When people consider the idea of paying for sex, they often consider the person offering the sexual act. However, the Texas Penal Code takes steps to punish the people paying, often times in harsher ways than the seller. Depending on the identity of the seller and the buyer’s mindset at the time of the transaction, a conviction can result in serious jail time and major fines.
Odessa solicitation lawyers represent people who have been accused of solicitation in Texas’ criminal court to defend their freedoms and reputations. If you are facing solicitation charges, contact a distinguished defense attorney who can help you prepare your defense before trial.
Solicitation Laws in Texas
Unlike in many jurisdictions, there is no law titled “solicitation” in the Texas Penal Code. Rather, it is a subsection of the statute for prostitution. People who have been accused of actions that would normally be considered solicitation will be charged with prostitution. It is important for an individual facing prosecution to contact an Odessa solicitation lawyer who can help them preserve their rights.
Texas Penal Code defines prostitution/solicitation as:
- A person knowingly meets a person in a public place with the intent to hire the person for a sexual act
- A person knowingly offers to pay or does actually pay, another person to perform a sexual act
Possible Penalties for Solicitation
A first offense under solicitation/prostitution will be classified as a class B Misdemeanor. However, a second or third offense upgrades to a class A misdemeanor. A fourth or later conviction is a state jail felony. If the person solicited is under 18 years of age, regardless of the solicitor’s knowledge of this fact, the crime is treated as a class B Felony.

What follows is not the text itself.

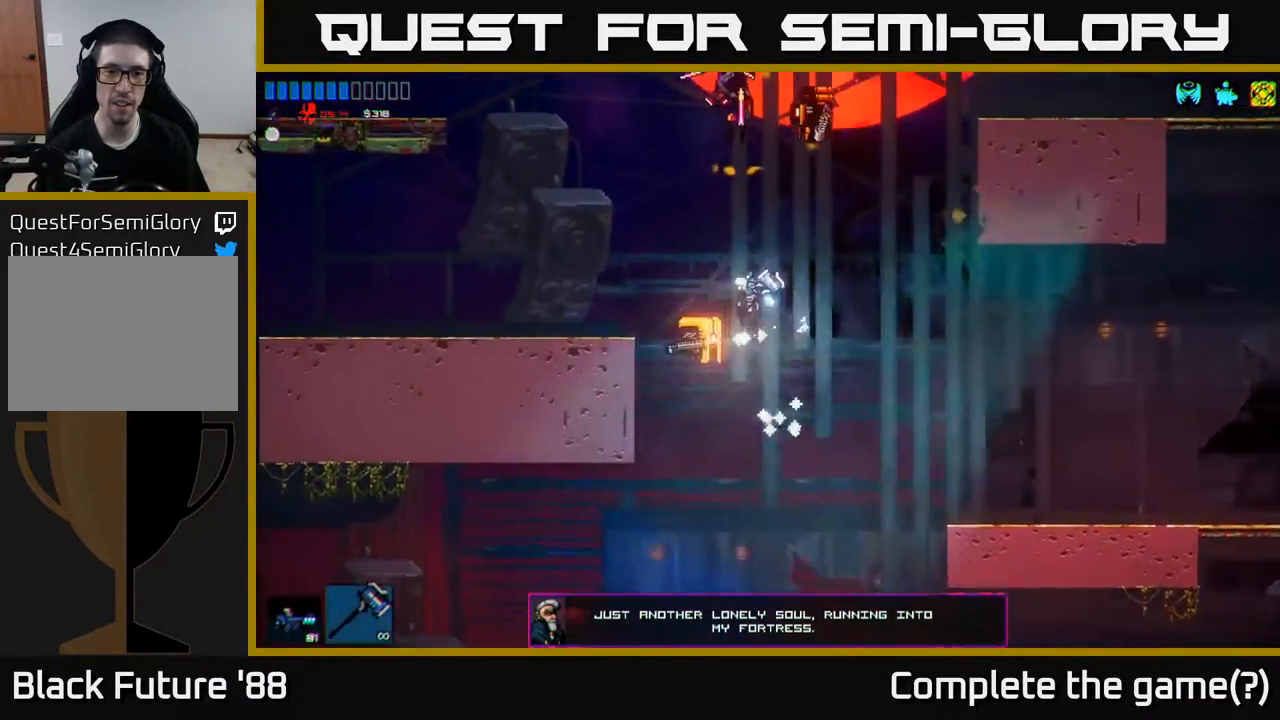
{"buttons": [], "left_stick": "left", "right_stick": "center", "events": [[117, "A", "up"]]}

Class B Felonies require a minimum prison term of two years, with a maximum of 20 years. A fine of up to $10,000 is possible. State jail felonies have a minimum jail term of 180 days and a fine of up to $10,000.
Odessa solicitation lawyers have seen a guilty finding may result in up to 180 days in jail, a fine of up to $2,000, or both for a class B misdemeanor. Class A misdemeanors increase the maximum jail term to one year and the maximum fine to $4,000.
Someone can be convicted under the solicitation portion of the prostitution statute if they pay someone to engage in sexual conduct, or merely offer a fee for a person to engage in sexual conduct. One key thing to remember here is the concept of criminal mindset or mens rea. This statute requires that the actor actually know that they were attempting to exchange a fee for a sexual act.
It is a defense that the alleged purchaser thought that the meeting between the two people was for a free exchange of sex. However, it is an offense regardless of whether the buyer actually offers or pays the fee, as long as they intended to do so. An attempt is enough for a conviction.
Help from a Lawyer
People who are accused of solicitation are often surprised to find that the criminal complaint issued lists prostitution as the charge. Despite this possible confusion, people accused of prostitution face long jail terms and stiff fines. Even if the charge is minor enough that a conviction does not result in a jail sentence, the conviction will remain on that person’s criminal record. This can have a negative effect on a person’s future housing and work prospects. Odessa solicitation lawyers represent individuals in every step of their case, from arraignments and bail hearings to evidentiary motions and trials. Whether your goal is to seek a fair plea deal or to fight the charges to the end, they can work with you towards a positive outcome.